I met another triathlete at my physical therapy appointment today. A nice looking, professional, extremely fit gentleman of indeterminate age. From his appearance I'd have guessed early 40s, but his gray hair suggested perhaps even 50s. PT Chris whispered a few things to me as he was coming in because she knew I'd appreciate who he was and what he's accomplished...

- he started doing triathlon in 1991
- he was very competitive
- his IM times were all in the 9-10 hour range
- he's done Kona
- he's got serious knee problems, so can't run anymore
- since he can no long tri, now he focuses on long distance cycling

He's known Chris for years, so when they crossed paths recently out on a bike ride he mentioned some lower back/leg pain he was having. She told him to see his doctor right away, which sent him to her for therapy. I happened to hear her reviewing his diagnosis with her assistant - turns out he's got degenerative problems in his spine.

I've had a lot of challenges to overcome, but I haven't remotely had to face anything like this - nothing that would permanently impact my ability to race. He's already lost the ability to run (he said sometimes just walking a block can be excruciating), and is facing losing the ability to bike, and he's still doing everything he can to get treatment so he can keep doing the things he loves for as long as possible. An absolute inspiration, and just the mental kick in the pants I needed while things are a little nuts for me, physically speaking.

Bonus... He happened to have his Chocolate Lab - an incredibly well behaved 17 month female named Sweetie - in the car. Chris insisted he bring her in during his appointment, so we all got puppy love while we got worked on. Chris even had me sit in a chair instead of lay on the table for my treatments so I could give her love, which she soaked right up. Not the first time I've seen a dog in there, but the first time I've gotten to hang out with one the whole time. I LOVE her office.

Since he can't run now but has an energetic dog to work with, he was really excited to hear about how I bike with Kona. He's going to pull out his mountain bike and give it a shot with Sweetie.

Saturday, April 07, 2007

Paging Global Warning

Um, I'm sorry, did I miss something?! It IS springtime, right?

*Looks at weather report.*

*Looks out window.*

*Looks at weather report again.*

22. Feels like 8. 15-25 mph gusts.

Maybe I do need to put the bike back on the trainer, 'cause there's nothing that's gonna convince me I need to ride in this weather.

Friday, April 06, 2007

Flexibility

I was born the kind of person who sees things a certain way. I can't look at challenge and see a problem. If it's a particularly big challenge I may need some time to be emotional, to process what's before me. But the immediate next phase is to see options and steps and possible solutions. Nothing is impossible if you break it down and make a plan.

And boy, do I love to plan. I used to get all verklempt if my plans didn't go the way I, well, planned. But with age came maturity came the ability to take it all in stride, re-evaluate the situation, and revise the plan.

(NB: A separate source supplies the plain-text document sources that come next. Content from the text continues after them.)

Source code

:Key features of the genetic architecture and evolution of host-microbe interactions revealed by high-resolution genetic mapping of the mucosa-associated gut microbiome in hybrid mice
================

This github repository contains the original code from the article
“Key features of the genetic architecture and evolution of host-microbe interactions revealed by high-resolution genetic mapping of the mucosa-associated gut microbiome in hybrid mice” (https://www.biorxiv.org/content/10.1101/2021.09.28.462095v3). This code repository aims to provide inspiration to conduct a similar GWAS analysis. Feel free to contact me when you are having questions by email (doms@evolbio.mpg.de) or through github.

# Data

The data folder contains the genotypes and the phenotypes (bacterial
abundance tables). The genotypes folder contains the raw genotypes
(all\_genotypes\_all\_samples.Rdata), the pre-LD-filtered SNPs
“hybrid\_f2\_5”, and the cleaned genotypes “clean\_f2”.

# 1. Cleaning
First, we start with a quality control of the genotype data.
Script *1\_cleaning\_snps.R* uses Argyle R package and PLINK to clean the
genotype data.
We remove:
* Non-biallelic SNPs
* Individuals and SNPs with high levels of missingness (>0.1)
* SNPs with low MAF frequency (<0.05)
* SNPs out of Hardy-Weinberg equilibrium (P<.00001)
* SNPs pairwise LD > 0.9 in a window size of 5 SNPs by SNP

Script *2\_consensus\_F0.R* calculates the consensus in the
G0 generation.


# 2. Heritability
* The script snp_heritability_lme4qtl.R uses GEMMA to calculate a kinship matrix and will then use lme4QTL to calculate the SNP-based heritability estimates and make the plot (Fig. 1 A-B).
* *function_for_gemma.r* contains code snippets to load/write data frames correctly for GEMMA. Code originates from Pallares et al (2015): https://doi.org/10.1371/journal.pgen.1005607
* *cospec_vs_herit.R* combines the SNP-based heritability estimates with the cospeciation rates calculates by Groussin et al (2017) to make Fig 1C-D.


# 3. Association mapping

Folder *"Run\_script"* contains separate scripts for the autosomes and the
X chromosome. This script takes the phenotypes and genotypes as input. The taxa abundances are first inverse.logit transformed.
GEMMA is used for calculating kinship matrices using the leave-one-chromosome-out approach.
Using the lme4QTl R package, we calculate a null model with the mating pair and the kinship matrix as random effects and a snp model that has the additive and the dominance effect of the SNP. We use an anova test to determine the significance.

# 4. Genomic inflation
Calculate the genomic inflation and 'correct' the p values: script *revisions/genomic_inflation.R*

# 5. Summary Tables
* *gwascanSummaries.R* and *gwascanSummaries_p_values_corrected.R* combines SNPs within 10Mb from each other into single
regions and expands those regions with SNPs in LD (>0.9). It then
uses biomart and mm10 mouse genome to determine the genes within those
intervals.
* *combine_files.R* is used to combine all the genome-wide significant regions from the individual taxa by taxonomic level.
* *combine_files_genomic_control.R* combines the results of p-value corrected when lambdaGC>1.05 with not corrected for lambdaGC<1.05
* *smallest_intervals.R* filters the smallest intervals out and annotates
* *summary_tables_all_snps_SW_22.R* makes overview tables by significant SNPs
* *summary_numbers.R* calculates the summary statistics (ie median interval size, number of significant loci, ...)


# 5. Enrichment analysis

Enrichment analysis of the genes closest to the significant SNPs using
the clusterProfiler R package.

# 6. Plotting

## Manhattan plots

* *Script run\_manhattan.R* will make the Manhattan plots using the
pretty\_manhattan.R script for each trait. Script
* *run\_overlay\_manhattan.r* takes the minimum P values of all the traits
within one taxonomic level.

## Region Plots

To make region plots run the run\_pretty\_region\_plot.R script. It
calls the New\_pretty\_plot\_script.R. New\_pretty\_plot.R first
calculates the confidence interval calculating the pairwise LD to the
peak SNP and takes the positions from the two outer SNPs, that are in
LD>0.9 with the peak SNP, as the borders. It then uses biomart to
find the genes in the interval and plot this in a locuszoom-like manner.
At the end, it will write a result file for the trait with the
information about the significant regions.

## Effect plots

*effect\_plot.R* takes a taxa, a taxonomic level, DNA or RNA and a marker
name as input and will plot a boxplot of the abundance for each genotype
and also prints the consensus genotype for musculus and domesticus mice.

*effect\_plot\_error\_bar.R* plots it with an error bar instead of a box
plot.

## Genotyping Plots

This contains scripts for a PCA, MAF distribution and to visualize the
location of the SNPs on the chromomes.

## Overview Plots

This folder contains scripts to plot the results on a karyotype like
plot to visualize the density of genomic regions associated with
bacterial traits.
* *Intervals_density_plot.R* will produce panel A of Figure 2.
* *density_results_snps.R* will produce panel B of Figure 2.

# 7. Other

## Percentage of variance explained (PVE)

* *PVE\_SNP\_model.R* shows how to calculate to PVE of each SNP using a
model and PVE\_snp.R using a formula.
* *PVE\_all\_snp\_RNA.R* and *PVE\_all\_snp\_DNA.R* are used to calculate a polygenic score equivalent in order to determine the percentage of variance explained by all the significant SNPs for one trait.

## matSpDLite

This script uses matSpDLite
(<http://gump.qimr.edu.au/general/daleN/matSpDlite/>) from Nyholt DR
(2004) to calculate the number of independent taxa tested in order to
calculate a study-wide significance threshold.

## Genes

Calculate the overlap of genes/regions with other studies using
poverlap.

My health has been the primary source of my planning woes - the place from whence wooden shoes are flung into the workings of my carefully scheduled life. And once again, my body has served up a surprise that's going to make me pause, and rethink things, and move ahead on a slightly different course.

It's too soon to tell if this will be a short-lived challenge or a permanent adjustment. All I know is that I'm ready for it.

Sunday, April 01, 2007

Kicking Myself

I was so psyched about the Ironman 70.3 broadcast Saturday I even put it in my calendar to remind myself to Tivo it.